● TEXT BLOCK

CONTACT: STEVE PARROTT
5 Old Capitol
Iowa City IA 52242
(319) 335-0557; fax (319) 335-0558
UI faculty members awarded semester assignments
IOWA CITY, Iowa -- Some 99 University of Iowa faculty members are recipients
of 1998-99 semester assignments. Their projects relate to the educational
mission of the university and involve research in different fields. Faculty
members are awarded assignments for such activities as writing scholarly
works and textbooks, developing new research techniques and skills, collaborating
with colleagues in other places, writing novels, creating artistic works,
and developing curricula.
The 1998-99 recipients, departmental affiliation, and their projects
Pedro J. Alvarez, civil and environmental engineering, to spend time
at the Swiss Federal Research Institute in Zurich working with world leaders
in environmental microbiology research and learning molecular biology experimental
procedures to improve the quality of his research program.
Daniel D. Anderson, mathematics, to continue his study of commutative
rings with emphasis on factorization of elements in commutative rings and
on power series rings.
Frederick J. Antczak, rhetoric, to study how Cardinal Joseph Bernardin's
rhetoric succeeded with an increasingly diverse audience and how that success
reconstituted the possibilities of dialogue in the faith, and between the
church and the wider American polity.
David R. Arkush, history, to write a first draft of a book on the mental
world found in folk tales from an area of north China.
Mark A. Arnold, chemistry, to continue to develop sensors for measuring
blood glucose levels noninvasively, to evaluate a near-IR sensing scheme
for monitoring the process of hemodialysis, and to evaluate novel spectroscopic
methods as a means to monitor cellular metabolism.
Kendall E. Atkinson, mathematics, to develop theoretical mathematical
results on the behavior of solutions of the radiosity equation and to develop
computer codes for global illumination.
Richard G. Baker, geology, to continue to study the interaction of climate,
vegetation, soils, and flood plain development from Nebraska to Indiana,
and from southern Illinois to southern Minnesota and Wisconsin.
Larry D. Bartlett, planning, policy, and leadership studies, to co-author
a textbook on strategies for the effective inclusion of students with disabilities
into regular classrooms.

● BRIEF
From the news release on faculty semester assignments, copy out the passage starting at "Frederick J. Antczak, rhetoric, to" and ending at "of north China.".

● INFORMATION GIVEN
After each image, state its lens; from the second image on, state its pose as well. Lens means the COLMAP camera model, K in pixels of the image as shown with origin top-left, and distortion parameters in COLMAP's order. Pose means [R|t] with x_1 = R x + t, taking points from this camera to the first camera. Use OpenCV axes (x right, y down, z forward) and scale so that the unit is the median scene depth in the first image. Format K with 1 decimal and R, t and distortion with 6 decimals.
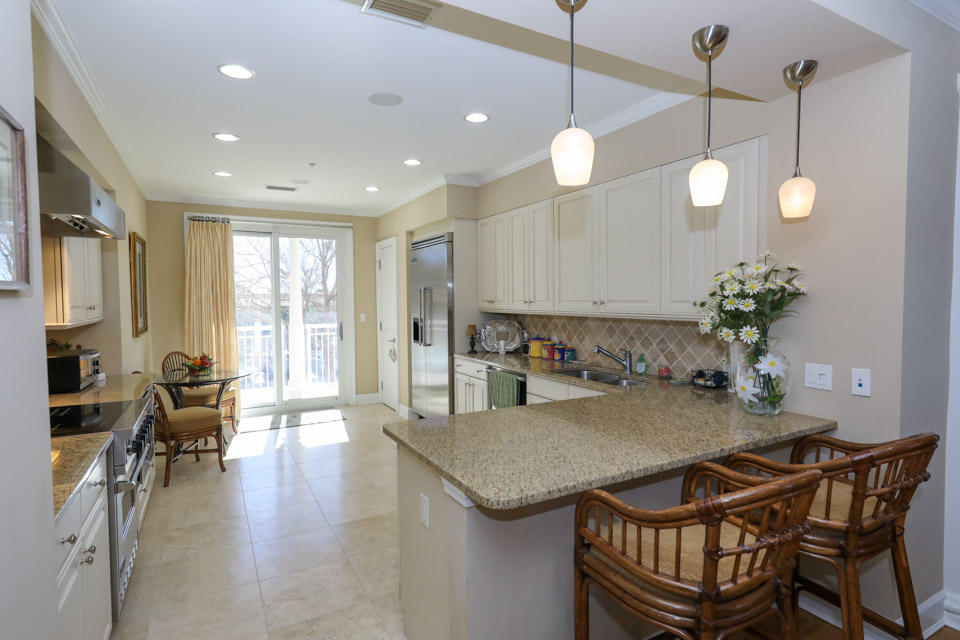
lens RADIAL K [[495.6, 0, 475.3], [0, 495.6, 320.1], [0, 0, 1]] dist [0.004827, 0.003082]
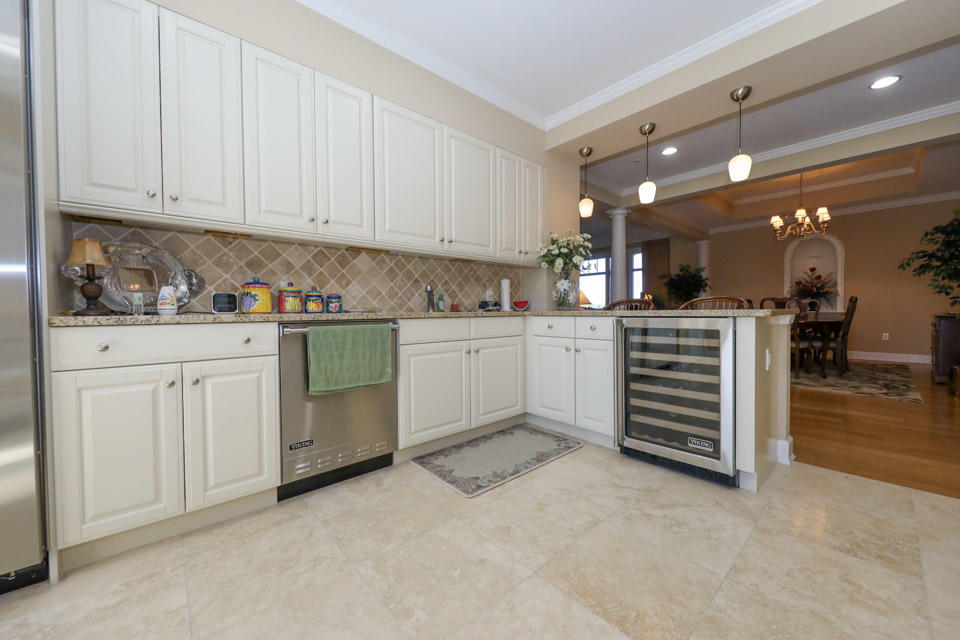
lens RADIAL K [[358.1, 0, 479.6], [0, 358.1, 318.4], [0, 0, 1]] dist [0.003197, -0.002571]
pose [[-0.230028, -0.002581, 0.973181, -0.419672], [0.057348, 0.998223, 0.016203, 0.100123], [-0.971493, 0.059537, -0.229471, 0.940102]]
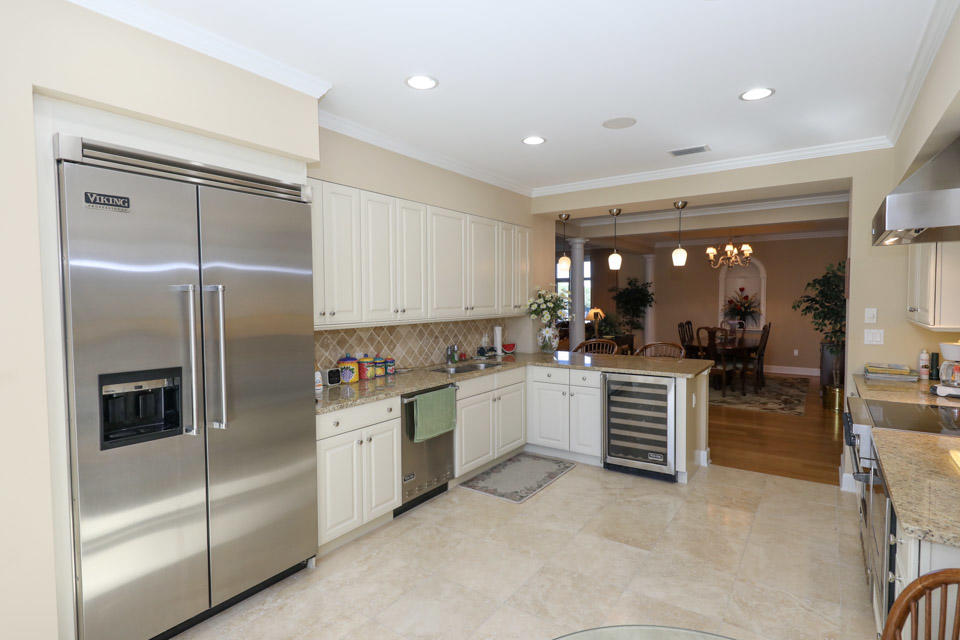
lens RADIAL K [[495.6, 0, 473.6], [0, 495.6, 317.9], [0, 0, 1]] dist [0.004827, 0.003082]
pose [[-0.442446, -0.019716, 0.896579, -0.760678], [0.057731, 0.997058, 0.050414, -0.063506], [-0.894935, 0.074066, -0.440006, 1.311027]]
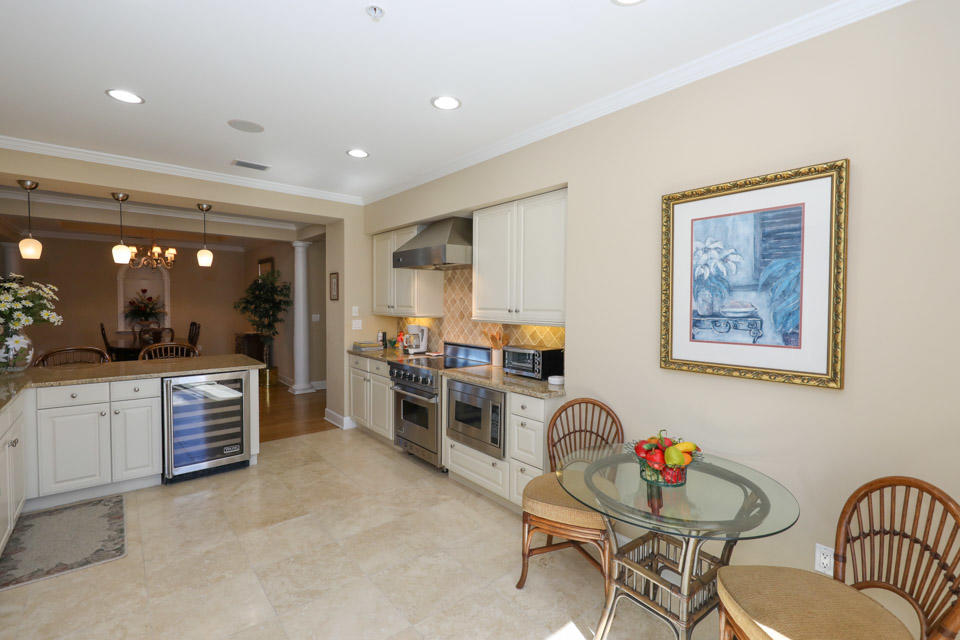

● FINISHED EXERCISE
Frederick J. Antczak, rhetoric, to study how Cardinal Joseph Bernardin's
rhetoric succeeded with an increasingly diverse audience and how that success
reconstituted the possibilities of dialogue in the faith, and between the
church and the wider American polity.
David R. Arkush, history, to write a first draft of a book on the mental
world found in folk tales from an area of north China.